Aim of the task: In the entries below, find every line holding the string "lang" and collect it.

Dataset items:
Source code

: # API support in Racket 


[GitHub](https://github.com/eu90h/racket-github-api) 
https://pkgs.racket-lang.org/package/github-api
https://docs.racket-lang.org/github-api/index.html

Problem solution:
https://pkgs.racket-lang.org/package/github-api
https://docs.racket-lang.org/github-api/index.html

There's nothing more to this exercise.